Döngüsel ekonomi, uzun vadede etkili bir çözüm sunuyor
Stratejik adımlar kısa vadede bazı kolaylıklar sağlarken, uzun vadede ise daha dayanıklı ve sürdürülebilir tedarik zincirlerinin kurulması gerekiyor. Bu noktada döngüsel ekonomi modeli bir çözüm sunuyor.
Döngüsel tedarik zinciri modeli, atıkları en aza indirmeye, malzemeleri yeniden kullanmaya ve ürün yaşam döngülerini uzatmaya odaklanıyor. Bu sayede şirketler, tarifeye tabi yeni ham maddelere olan bağımlılıklarını azaltabiliyor.

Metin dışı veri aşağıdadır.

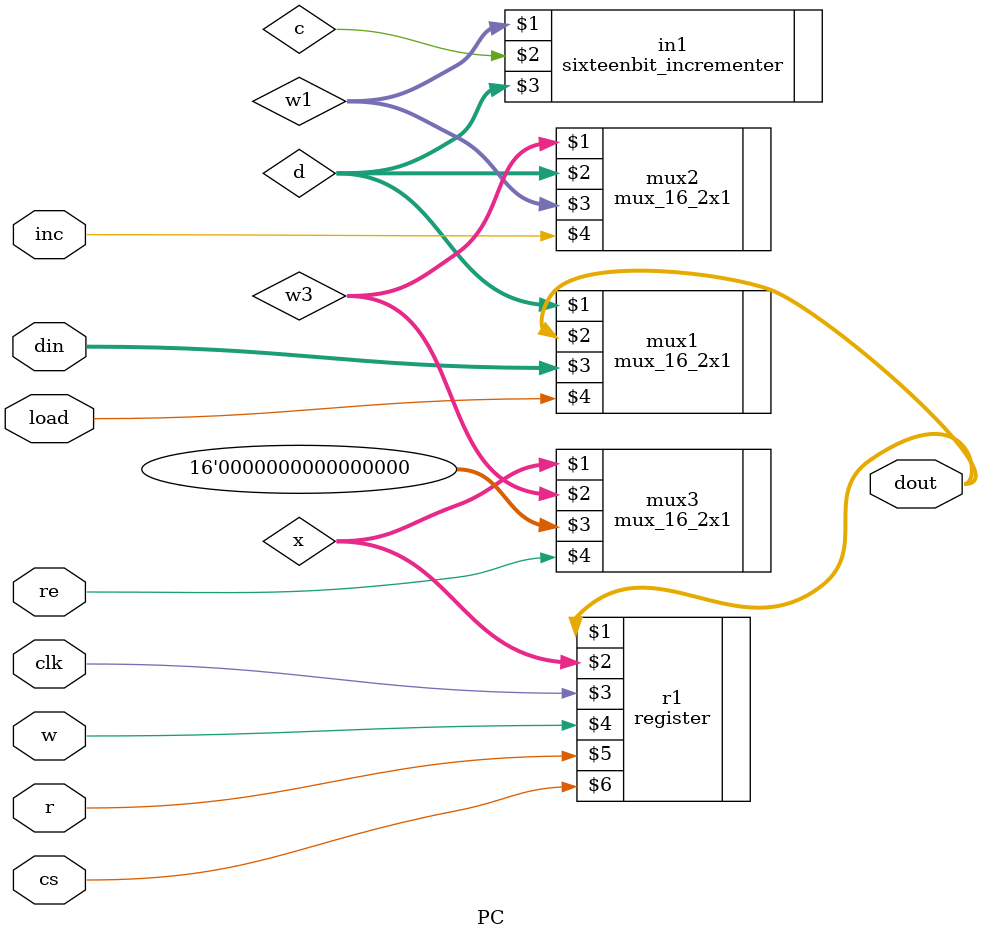
<source format=v>
module PC(dout,re,inc,load,din,clk,cs,w,r) ;

    input re,inc,load,clk,cs,w,r ;
    input [15:0] din ;
    output [15:0] dout ;
    wire [15:0] d,w1,w2,w3,x ;
    wire c;

    mux_16_2x1 mux1(d,dout,din,load) ;
    sixteenbit_incrementer in1(w1,c,d) ;
    mux_16_2x1 mux2(w3,d,w1,inc) ;
    mux_16_2x1 mux3(x,w3,16'b0,re);
    register r1(dout,x,clk,w,r,cs) ;

endmodule
</source>
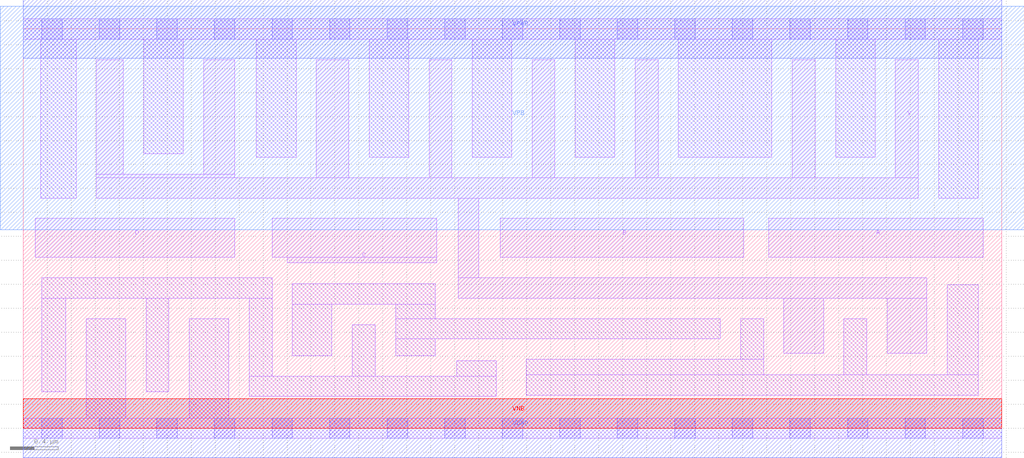
<source format=lef>
# Copyright 2020 The SkyWater PDK Authors
#
# Licensed under the Apache License, Version 2.0 (the "License");
# you may not use this file except in compliance with the License.
# You may obtain a copy of the License at
#
#     https://www.apache.org/licenses/LICENSE-2.0
#
# Unless required by applicable law or agreed to in writing, software
# distributed under the License is distributed on an "AS IS" BASIS,
# WITHOUT WARRANTIES OR CONDITIONS OF ANY KIND, either express or implied.
# See the License for the specific language governing permissions and
# limitations under the License.
#
# SPDX-License-Identifier: Apache-2.0

VERSION 5.7 ;
  NOWIREEXTENSIONATPIN ON ;
  DIVIDERCHAR "/" ;
  BUSBITCHARS "[]" ;
MACRO sky130_fd_sc_lp__nand4_4
  CLASS CORE ;
  FOREIGN sky130_fd_sc_lp__nand4_4 ;
  ORIGIN  0.000000  0.000000 ;
  SIZE  8.160000 BY  3.330000 ;
  SYMMETRY X Y R90 ;
  SITE unit ;
  PIN A
    ANTENNAGATEAREA  1.260000 ;
    DIRECTION INPUT ;
    USE SIGNAL ;
    PORT
      LAYER li1 ;
        RECT 6.220000 1.425000 8.005000 1.750000 ;
    END
  END A
  PIN B
    ANTENNAGATEAREA  1.260000 ;
    DIRECTION INPUT ;
    USE SIGNAL ;
    PORT
      LAYER li1 ;
        RECT 3.980000 1.425000 6.010000 1.750000 ;
    END
  END B
  PIN C
    ANTENNAGATEAREA  1.260000 ;
    DIRECTION INPUT ;
    USE SIGNAL ;
    PORT
      LAYER li1 ;
        RECT 2.075000 1.425000 3.450000 1.750000 ;
        RECT 2.200000 1.380000 3.450000 1.425000 ;
    END
  END C
  PIN D
    ANTENNAGATEAREA  1.260000 ;
    DIRECTION INPUT ;
    USE SIGNAL ;
    PORT
      LAYER li1 ;
        RECT 0.100000 1.425000 1.765000 1.750000 ;
    END
  END D
  PIN Y
    ANTENNADIFFAREA  3.292800 ;
    DIRECTION OUTPUT ;
    USE SIGNAL ;
    PORT
      LAYER li1 ;
        RECT 0.610000 1.920000 7.465000 2.090000 ;
        RECT 0.610000 2.090000 1.765000 2.120000 ;
        RECT 0.610000 2.120000 0.835000 3.075000 ;
        RECT 1.505000 2.120000 1.765000 3.075000 ;
        RECT 2.445000 2.090000 2.715000 3.075000 ;
        RECT 3.385000 2.090000 3.575000 3.075000 ;
        RECT 3.630000 1.085000 7.535000 1.255000 ;
        RECT 3.630000 1.255000 3.800000 1.920000 ;
        RECT 4.245000 2.090000 4.435000 3.075000 ;
        RECT 5.105000 2.090000 5.295000 3.075000 ;
        RECT 6.345000 0.625000 6.675000 1.085000 ;
        RECT 6.415000 2.090000 6.605000 3.075000 ;
        RECT 7.205000 0.625000 7.535000 1.085000 ;
        RECT 7.275000 2.090000 7.465000 3.075000 ;
    END
  END Y
  PIN VGND
    DIRECTION INOUT ;
    USE GROUND ;
    PORT
      LAYER met1 ;
        RECT 0.000000 -0.245000 8.160000 0.245000 ;
    END
  END VGND
  PIN VNB
    DIRECTION INOUT ;
    USE GROUND ;
    PORT
      LAYER pwell ;
        RECT 0.000000 0.000000 8.160000 0.245000 ;
    END
  END VNB
  PIN VPB
    DIRECTION INOUT ;
    USE POWER ;
    PORT
      LAYER nwell ;
        RECT -0.190000 1.655000 8.350000 3.520000 ;
    END
  END VPB
  PIN VPWR
    DIRECTION INOUT ;
    USE POWER ;
    PORT
      LAYER met1 ;
        RECT 0.000000 3.085000 8.160000 3.575000 ;
    END
  END VPWR
  OBS
    LAYER li1 ;
      RECT 0.000000 -0.085000 8.160000 0.085000 ;
      RECT 0.000000  3.245000 8.160000 3.415000 ;
      RECT 0.145000  1.920000 0.440000 3.245000 ;
      RECT 0.155000  0.305000 0.355000 1.085000 ;
      RECT 0.155000  1.085000 2.075000 1.255000 ;
      RECT 0.525000  0.085000 0.855000 0.915000 ;
      RECT 1.005000  2.290000 1.335000 3.245000 ;
      RECT 1.025000  0.305000 1.215000 1.085000 ;
      RECT 1.385000  0.085000 1.715000 0.915000 ;
      RECT 1.885000  0.265000 3.945000 0.435000 ;
      RECT 1.885000  0.435000 2.075000 1.085000 ;
      RECT 1.945000  2.260000 2.275000 3.245000 ;
      RECT 2.245000  0.605000 2.575000 1.035000 ;
      RECT 2.245000  1.035000 3.435000 1.205000 ;
      RECT 2.745000  0.435000 2.935000 0.865000 ;
      RECT 2.885000  2.260000 3.215000 3.245000 ;
      RECT 3.105000  0.605000 3.435000 0.745000 ;
      RECT 3.105000  0.745000 5.815000 0.915000 ;
      RECT 3.105000  0.915000 3.435000 1.035000 ;
      RECT 3.615000  0.435000 3.945000 0.565000 ;
      RECT 3.745000  2.260000 4.075000 3.245000 ;
      RECT 4.195000  0.275000 7.965000 0.445000 ;
      RECT 4.195000  0.445000 6.175000 0.575000 ;
      RECT 4.605000  2.260000 4.935000 3.245000 ;
      RECT 5.465000  2.260000 6.245000 3.245000 ;
      RECT 5.985000  0.575000 6.175000 0.915000 ;
      RECT 6.775000  2.260000 7.105000 3.245000 ;
      RECT 6.845000  0.445000 7.035000 0.915000 ;
      RECT 7.635000  1.920000 7.965000 3.245000 ;
      RECT 7.705000  0.445000 7.965000 1.195000 ;
    LAYER mcon ;
      RECT 0.155000 -0.085000 0.325000 0.085000 ;
      RECT 0.155000  3.245000 0.325000 3.415000 ;
      RECT 0.635000 -0.085000 0.805000 0.085000 ;
      RECT 0.635000  3.245000 0.805000 3.415000 ;
      RECT 1.115000 -0.085000 1.285000 0.085000 ;
      RECT 1.115000  3.245000 1.285000 3.415000 ;
      RECT 1.595000 -0.085000 1.765000 0.085000 ;
      RECT 1.595000  3.245000 1.765000 3.415000 ;
      RECT 2.075000 -0.085000 2.245000 0.085000 ;
      RECT 2.075000  3.245000 2.245000 3.415000 ;
      RECT 2.555000 -0.085000 2.725000 0.085000 ;
      RECT 2.555000  3.245000 2.725000 3.415000 ;
      RECT 3.035000 -0.085000 3.205000 0.085000 ;
      RECT 3.035000  3.245000 3.205000 3.415000 ;
      RECT 3.515000 -0.085000 3.685000 0.085000 ;
      RECT 3.515000  3.245000 3.685000 3.415000 ;
      RECT 3.995000 -0.085000 4.165000 0.085000 ;
      RECT 3.995000  3.245000 4.165000 3.415000 ;
      RECT 4.475000 -0.085000 4.645000 0.085000 ;
      RECT 4.475000  3.245000 4.645000 3.415000 ;
      RECT 4.955000 -0.085000 5.125000 0.085000 ;
      RECT 4.955000  3.245000 5.125000 3.415000 ;
      RECT 5.435000 -0.085000 5.605000 0.085000 ;
      RECT 5.435000  3.245000 5.605000 3.415000 ;
      RECT 5.915000 -0.085000 6.085000 0.085000 ;
      RECT 5.915000  3.245000 6.085000 3.415000 ;
      RECT 6.395000 -0.085000 6.565000 0.085000 ;
      RECT 6.395000  3.245000 6.565000 3.415000 ;
      RECT 6.875000 -0.085000 7.045000 0.085000 ;
      RECT 6.875000  3.245000 7.045000 3.415000 ;
      RECT 7.355000 -0.085000 7.525000 0.085000 ;
      RECT 7.355000  3.245000 7.525000 3.415000 ;
      RECT 7.835000 -0.085000 8.005000 0.085000 ;
      RECT 7.835000  3.245000 8.005000 3.415000 ;
  END
END sky130_fd_sc_lp__nand4_4
END LIBRARY

</source>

Ayrıca ürün tasarımında yeniden üretim ve geri dönüşüm odaklı yaklaşımlar, üretimin tüketiciye daha yakın konumlara kaymasını teşvik ediyor. Artan otomasyon ve robotik teknolojiler, üretim maliyetlerini dengelemeye yardımcı olurken, lojistik giderler ve jeopolitik riskler de böylelikle azaltılabiliyor.
Bununla birlikte ek nakliye maliyetleri, satış kaybı ve kısa sürede tedarikçi değiştirme maliyeti gibi bir defaya mahsus önemli finansal etkilere neden olabilecek tedarik zinciri şoklarına karşı şirketleri daha dirençli hale getiriyor. Şirketlerin kârlılık arayışlarının yanı sıra bu risk ve maliyetleri de göz önünde bulundurmaları ve daha geniş bir stratejik bakış açısına sahip olmaları kritik önem taşıyor.
Tarifeler, küresel ekonominin nasıl birbirine bağımlı ve kırılgan olduğunu yeniden gözler önüne seriyor. Günümüzde şirketlerin sadece olağan koşullardaki birim maliyetlere odaklanması yeterli olmuyor. Şirketlerin aynı zamanda döngüsel iş modellerini benimsemeleri, sorumluluk bilinciyle hareket etmeleri ve tedarik zincirlerini dirençli hale getirmeleri önem taşıyor.